====== RECORDS SHOWN ======

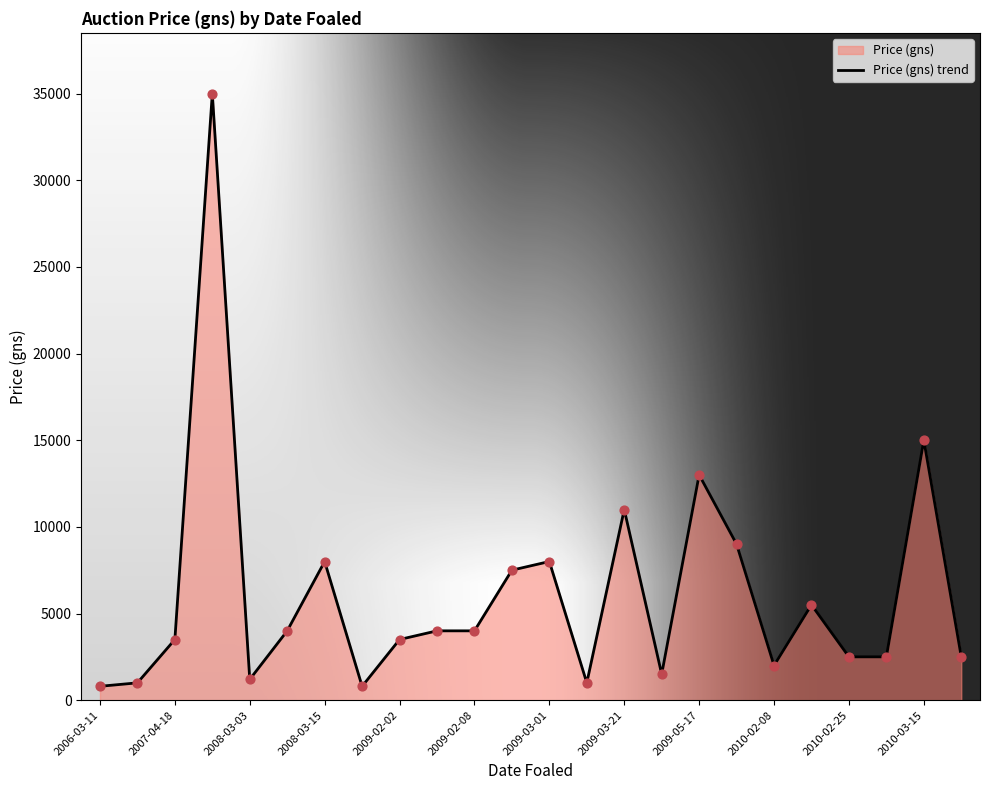

Which has a higher value, 2009-05-17 or 2007-04-18?

2009-05-17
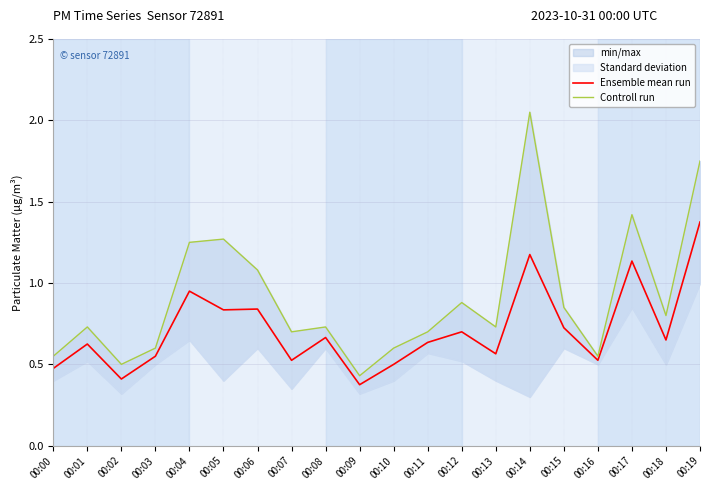

True or false: Ensemble mean run and Controll run cross at least once.

False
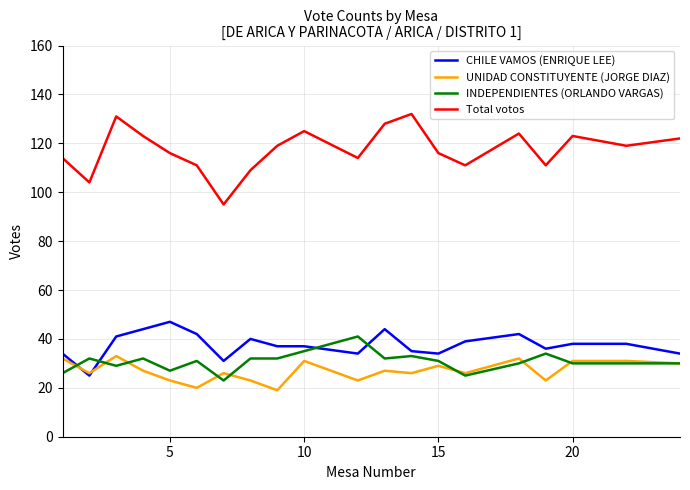

True or false: CHILE VAMOS (ENRIQUE LEE) and Total votos intersect in this chart.

False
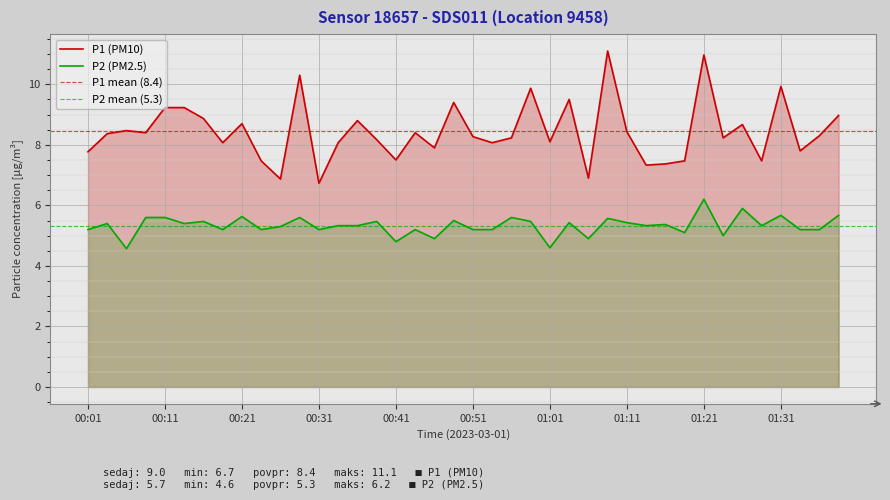

What is the sum of all P2 values?

213.3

======

**TO DO**: Rewrite the rows from the line containing "True or false: CHILE" through the end of the rows as a numbered list, skipping blank lines and leaving out the pictures.

**ANSWER TO THE EXERCISE**:
1. True or false: CHILE VAMOS (ENRIQUE LEE) and Total votos intersect in this chart.
2. False
3. What is the sum of all P2 values?
4. 213.3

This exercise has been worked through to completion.